====== Trecho do texto ======
Louquética

Incontinência verbal

quinta-feira, 8 de abril de 2010

Nosso amor por Gabriel


"Era inevitável: o cheiro das amêndoas amargas lhe lembrava sempre o destino dos amores contrariados." Gabriel García Marquez sempre faz isso comigo: me conquistar desde a primeira frase de seus livros. Foi assim com todos os livros dele que já li até hoje e está sendo assim com O amor nos tempos do cólera.
Gabriel é uma paixão para mim. Somente por ele redobrei a atenção para a recorrência/repetição dos personagens de Cem anos de solidão, porque fixar quem é quem em meio a tanto Aurelianos e tantas Amarantas, não é fácil - mas é encantador.
Estão Gabriel Elígio García e Luíza Santiago Márquez, pais de Gabriel García Márquez, como facilmente se pode deduzir, ilumina esta história de assumidos traços auto-referenciais deste fantástico escritor (nas várias acepções do fantástico, claro!), assumindo, obviamente, os nomes fictícios dos protagonistas.
"Florentino não deixara de pensar nela um único instante desde que Fermina Daza o rechaçou sem apelação depois de uns amores contrariados, e haviam transcorridos a partir de então cinquenta e um anos, nove meses e quatro dias."
Os amores contrariados, claro: amor e contrariedade são pares inseparáveis. O amor em Gabriel García Marquez não é inadvertidamente doce, é amargo, tem um cheiro amargo, o cheiro amargo das ilusões dissipadas, se lido no contexto do livro.
====== Informações ======
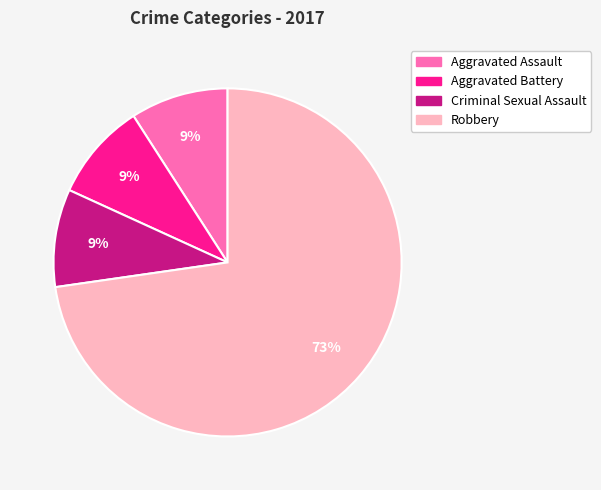

True or false: Criminal Sexual Assault accounts for 9% of the total.

True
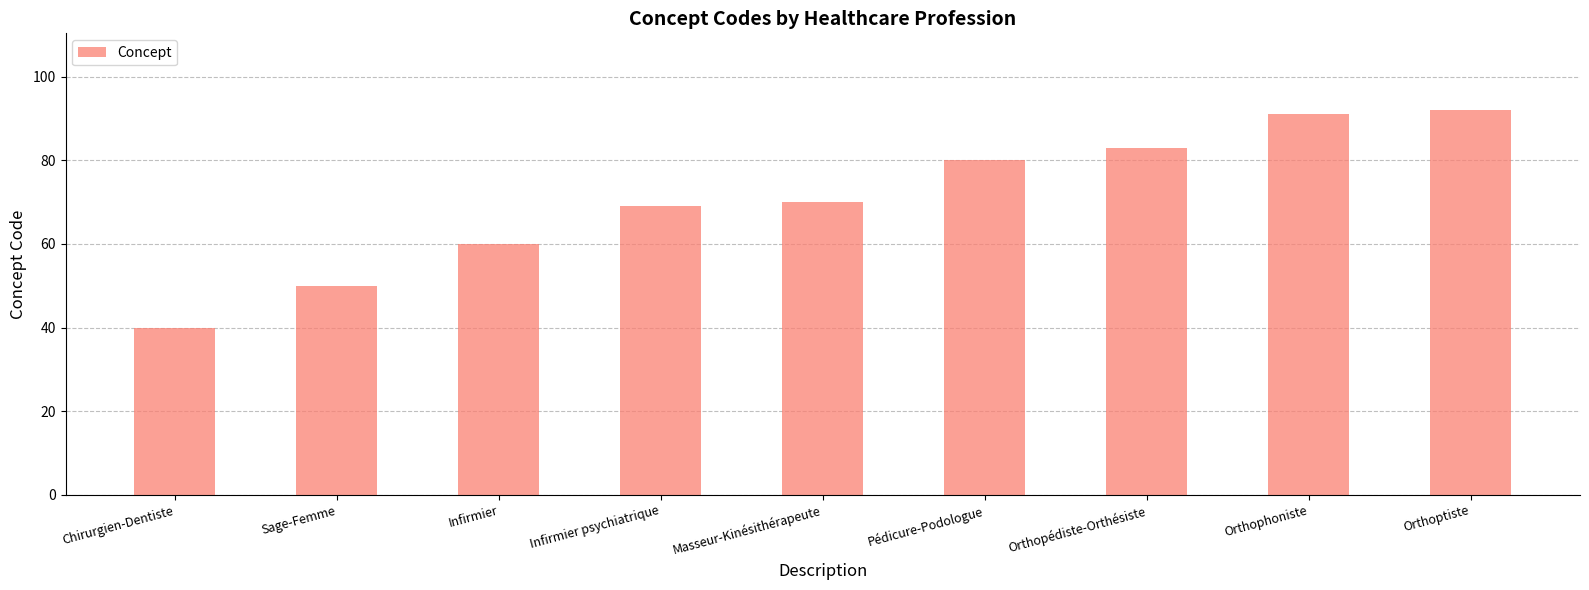

What is the label of the 5th bar from the right?

Masseur-Kinésithérapeute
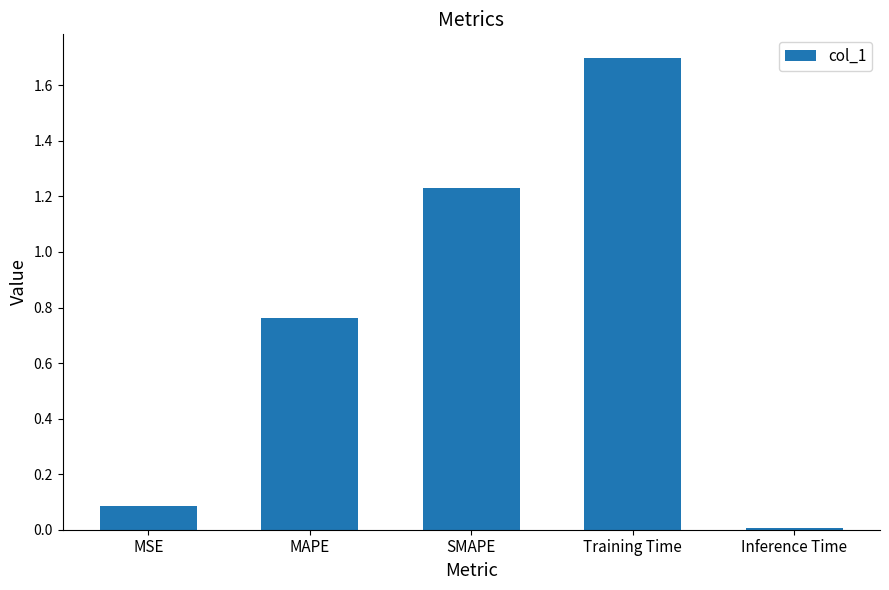

How many series are shown in this chart?

1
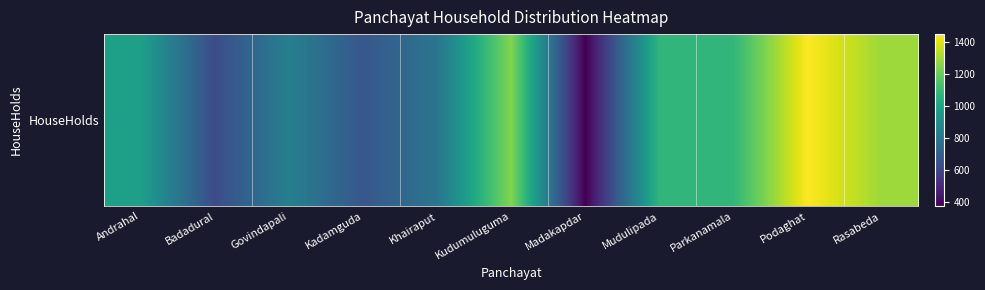

Reading left to right, transcribe all the data shown in this chart.

978	618	834	664	790	1247	372	1079	1081	1447	1289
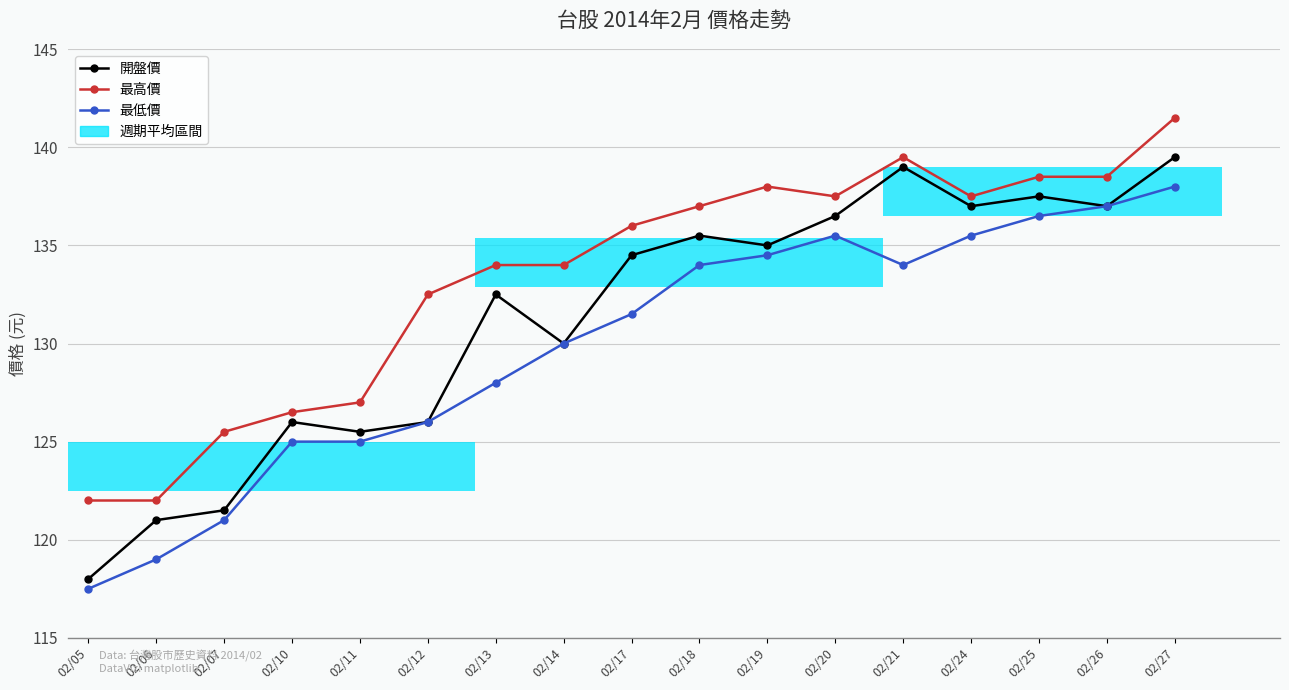

What is the difference between the maximum and second lowest values in the 最低價 series?

19.0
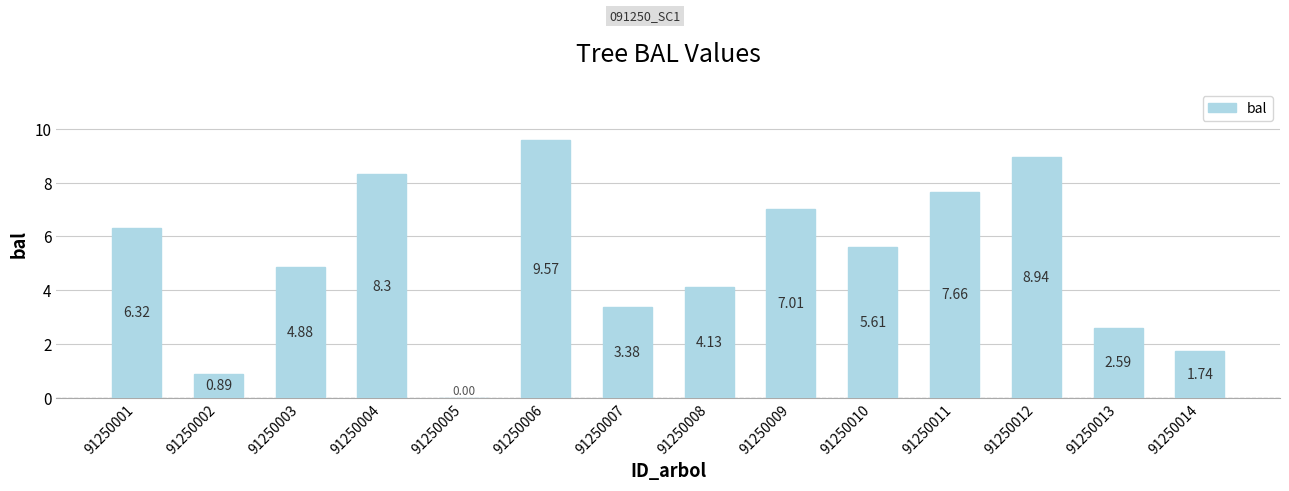

How many distinct data groups are displayed?

1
======
** Lista de tarefas **
a) Responda às perguntas abaixo com base no texto sobre García Márquez.
(i) Qual livro de García Márquez está sendo lido no momento em que o texto é escrito?
(ii) Segundo o texto, quem são os pais de Gabriel García Márquez?
(iii) De acordo com a citação no texto, quanto tempo havia se passado desde que Fermina Daza rechaçou Florentino?
b) Reescreva as linhas dos registros a partir da linha com "Masseur-Kinésithérapeute" até o fim dos registros, trocando "chart" por "graph" e mantendo todo o resto igual. Deixe as imagens de fora da resposta.

** Soluções **
a)
(i) O amor nos tempos do cólera.
(ii) Gabriel Elígio García e Luíza Santiago Márquez.
(iii) Cinquenta e um anos, nove meses e quatro dias.

b)
Masseur-Kinésithérapeute

How many series are shown in this graph?

1

Reading left to right, transcribe all the data shown in this graph.

978	618	834	664	790	1247	372	1079	1081	1447	1289

What is the difference between the maximum and second lowest values in the 最低價 series?

19.0

How many distinct data groups are displayed?

1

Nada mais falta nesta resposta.